A manufacturer can be liable for the negligent design of a product that imposes an unreasonable risk of harm upon the user. (Sanchez, 107 Ill. App. 3d at 1028.) A manufacturer is under a nondelegable duty to produce a product which is reasonably safe for its intended and reasonably foreseeable uses. Cornstubble v. Ford Motor Co. (1988), 178 Ill. App. 3d 20, 24, 532 N.E.2d 884.

Plaintiff failed to provide evidence to show that defendant failed to produce a reasonably safe jungle gym, or that the jungle gym was unreasonably dangerous for its foreseeable and intended users. Plaintiff relies on the fact that he slipped to establish that the jungle gym was unreasonably dangerous. No presumption of negligence arises from the mere happening of an accident. Rotche v. Buick Motor Co. (1934), 358 Ill. 507, 516, 193 N.E.2d 529.

To recover in an action for strict liability, a plaintiff must prove (1) that an injury resulted from a condition of the product; (2) that the condition was unreasonably dangerous; and (3) that the condition existed at the time the product left the manufacturer’s control. (Hunt v. Blasius (1978), 74 Ill. 2d 203, 210, 384 N.E.2d 368.) Plaintiff contends that the lack of warnings caused his injury, but his deposition contradicts this claim. In Dunham v. Vaughan & Bushnell Manufacturing Co. (1969), 42 Ill. 2d 339, 247 N.E.2d 401, the Illinois Supreme Court defined products *385as unreasonably dangerous if they failed to perform in the manner that was reasonably expected in light of their nature and intended function. (Dunham, 42 Ill. 2d at 342.) Jungle gyms are recreational equipment to be used as such. In this case, there was no evidence presented to show that it failed to perform its function.

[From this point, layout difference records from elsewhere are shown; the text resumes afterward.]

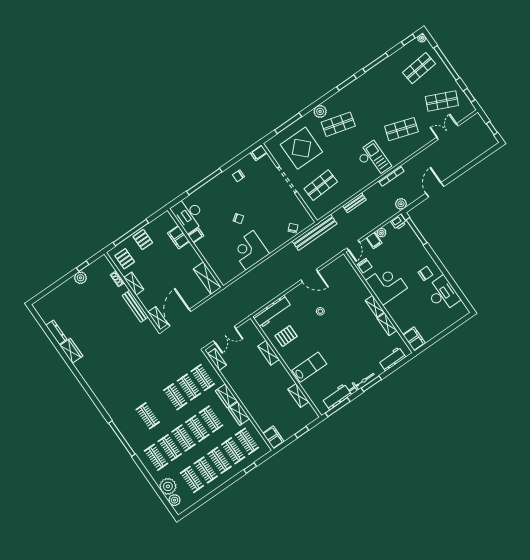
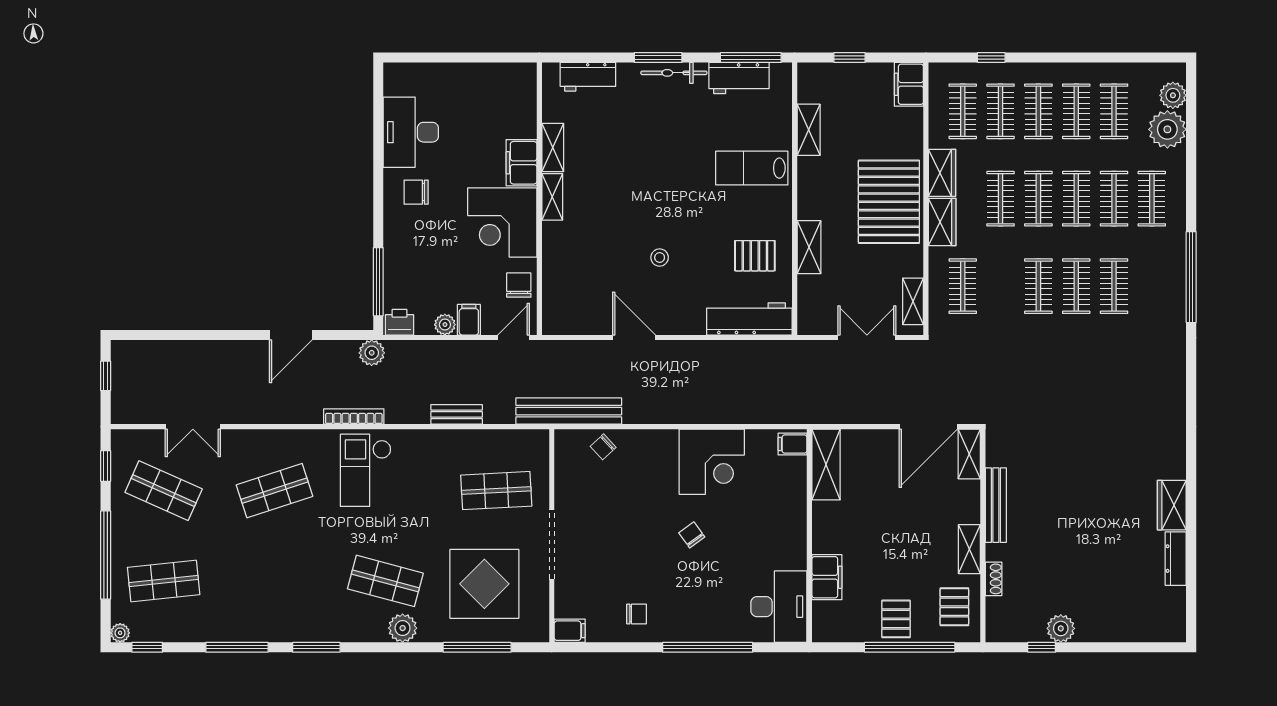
shop shelf: (401, 129) -> (274, 491), turned -36
filing cabinet: (196, 236) -> (793, 444), moved
filing cabinet: (414, 339) -> (521, 163), moved
clothes rail: (189, 387) -> (1076, 286), moved
pallet: (251, 390) -> (889, 202), added

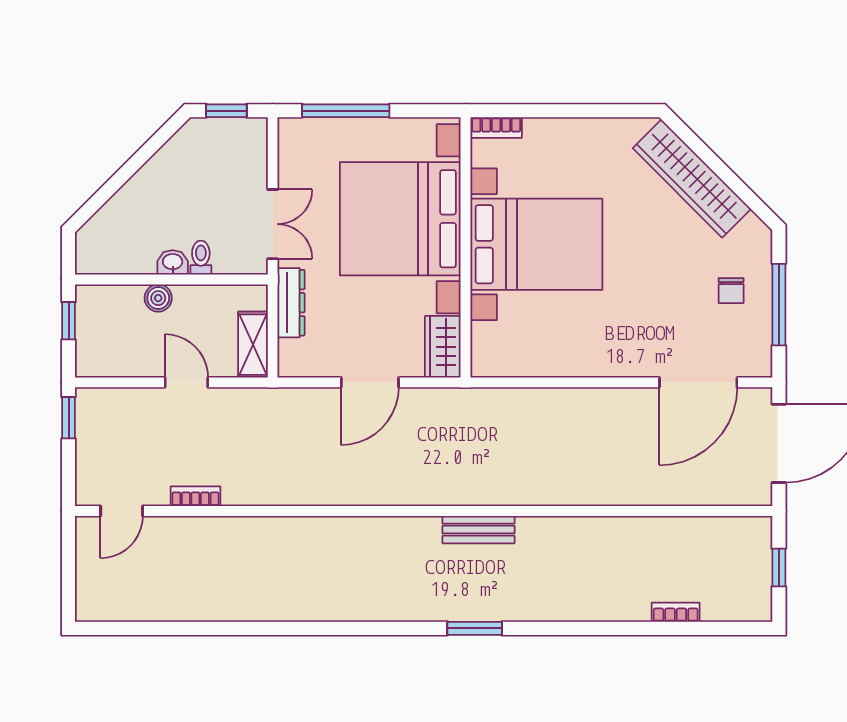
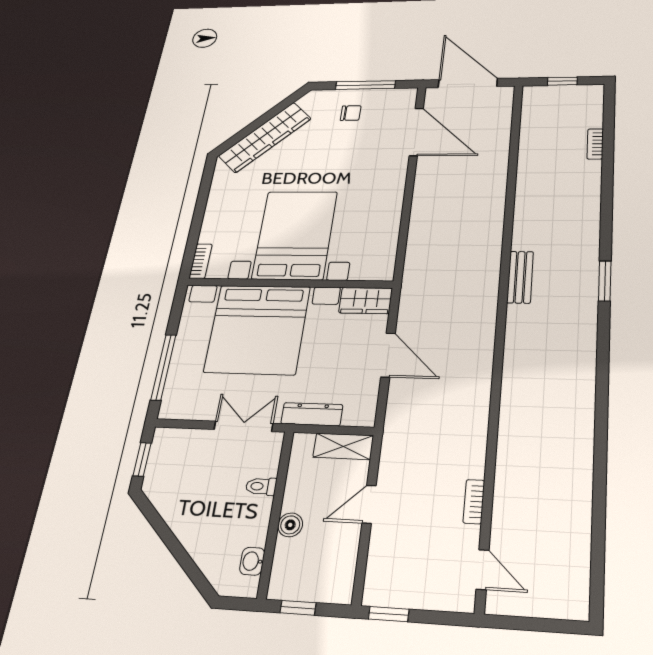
washbasin: (173, 262) -> (252, 561), moved

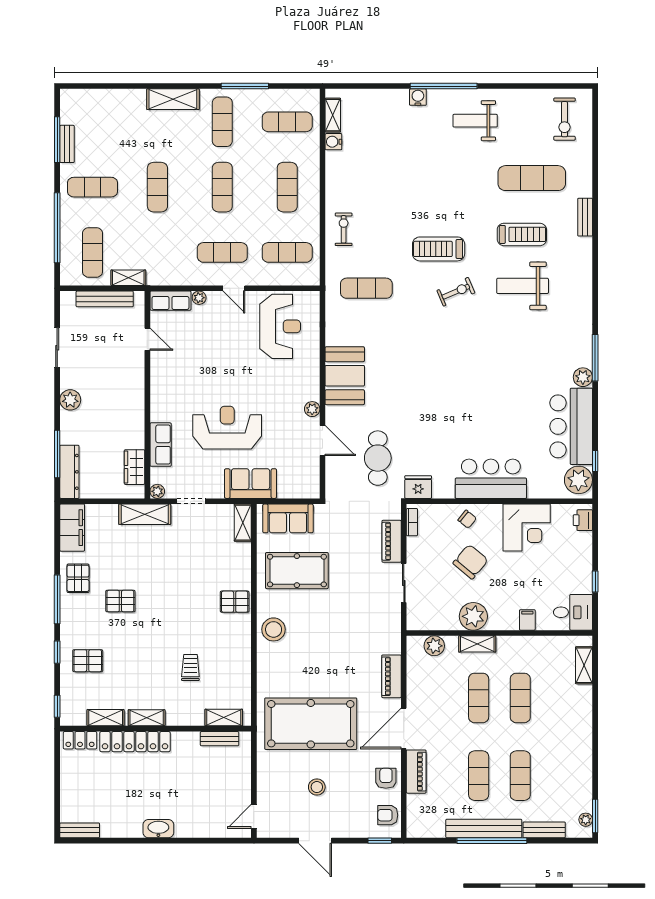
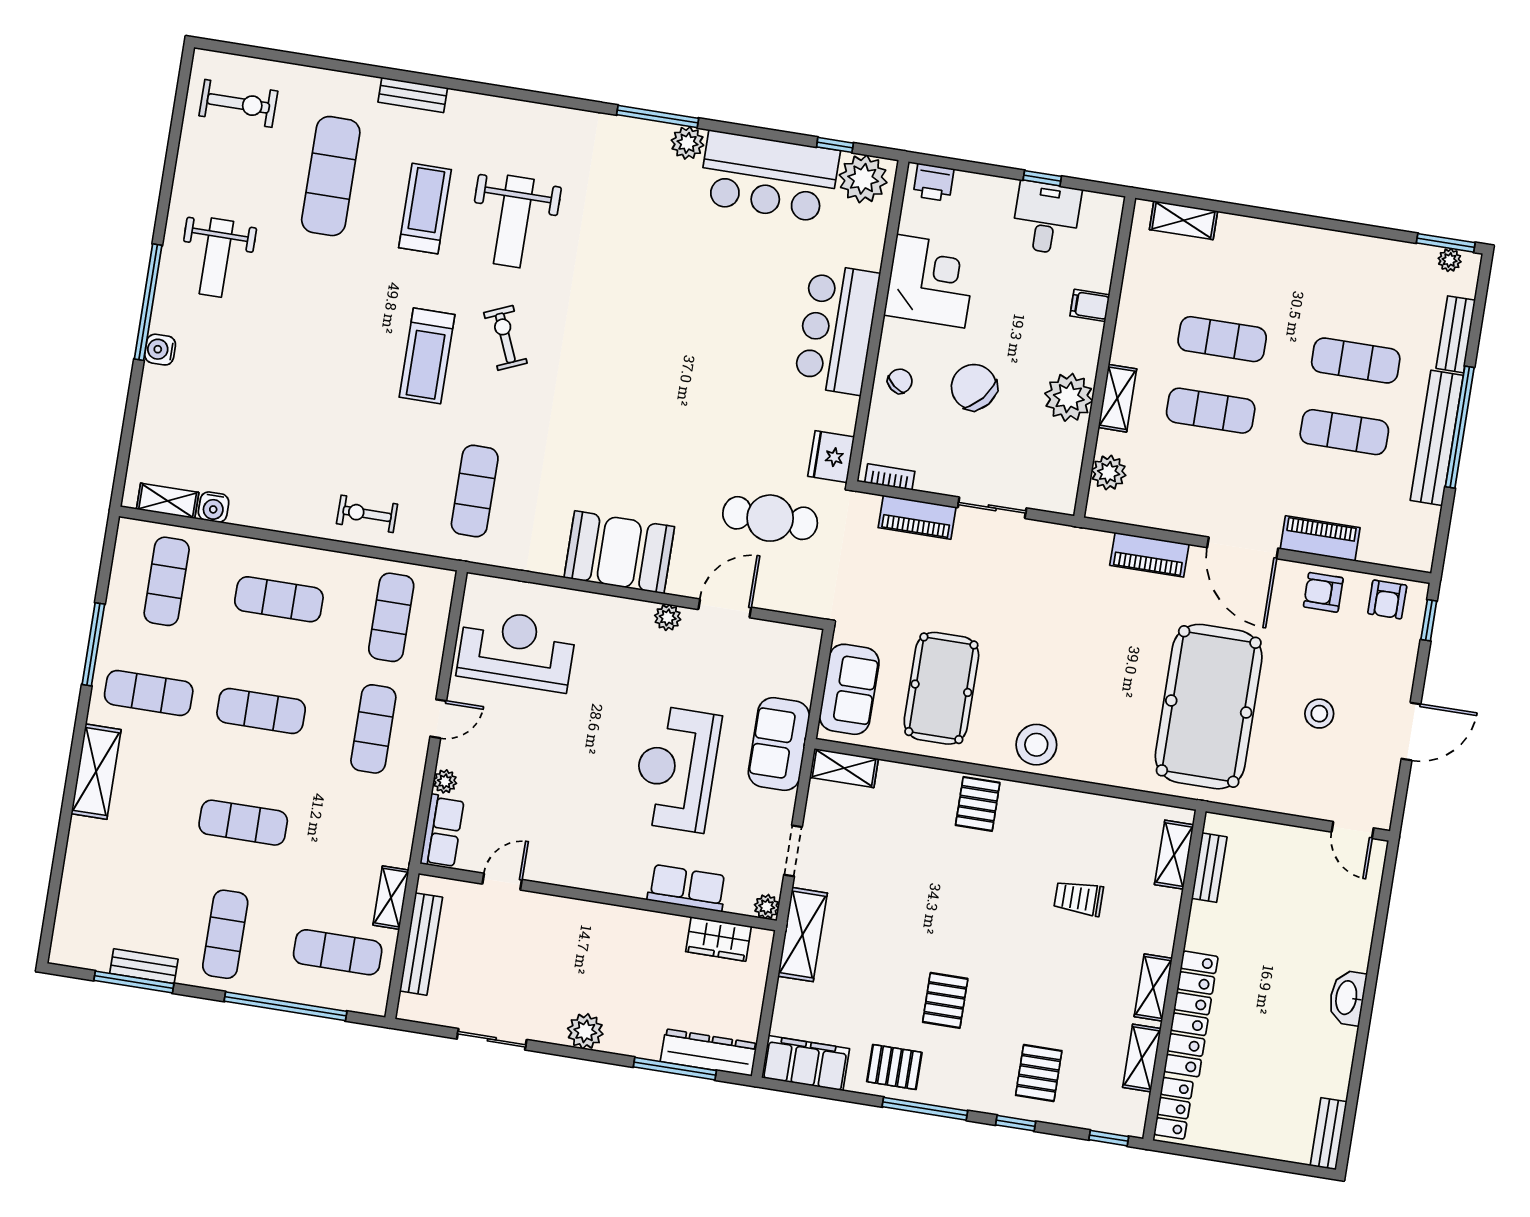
desk: (573, 612) -> (1046, 218), moved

Finally, plaintiff failed to present evidence that the jungle gym was unreasonably dangerous when it left Northwest Design’s control. A similar proof problem arose in Miller v. Verson Allsteel Press Co. (1984), 126 Ill. App. 3d 935, 467 N.E.2d 983, where the plaintiff in that case was injured while working a punch press. The plaintiff in Miller sued the manufacturer to recover for his injuries, but he failed to present any evidence to satisfy his burden of proving that an unreasonably dangerous condition existed when the press left the manufacturer’s control. Consequently, the court affirmed summary judgment granted by the trial court.

Plaintiff relies on Pell v. Victor J. Andrew High School (1984), 123 Ill. App. 3d 423, 462 N.E.2d 858, to support its contention that defendant should be held strictly liable in tort for manufacturing and selling the jungle gym without warnings and instructions. The plaintiff in Pell suffered injuries as a result of somersaulting off a trampoline in gym class and sued the manufacturer on the theory of strict liability. In Pell plaintiff alleged that an unreasonably dangerous condition existed because of the defendant’s failure to adequately warn of the equipment’s propensity to cause severe spinal cord injuries if it was used for somersaulting without a safety device operated by a trained instructor. In affirming the jury verdict, the court determined that there was sufficient evidence from which the jury could conclude that the manufacturer’s warnings were ineffective.

The case at bar is distinguishable because the Pell case involved an insufficient warning of danger its users might not recognize while this case involves a danger even children recognize. In addition, unlike the plaintiff in Pell, the plaintiff in the instant case did not present any evidence to prove that the equipment was unreasonably dangerous.

The trial court properly found that defendants did not owe the alleged duties to plaintiff, that there were no genuine issues as to any material fact and that defendants are entitled to summary judgment as a matter of law.

For the foregoing reasons, the judgment of the circuit court is affirmed.

Affirmed.

HARTMAN, P.J., and DiVITO, J., concur.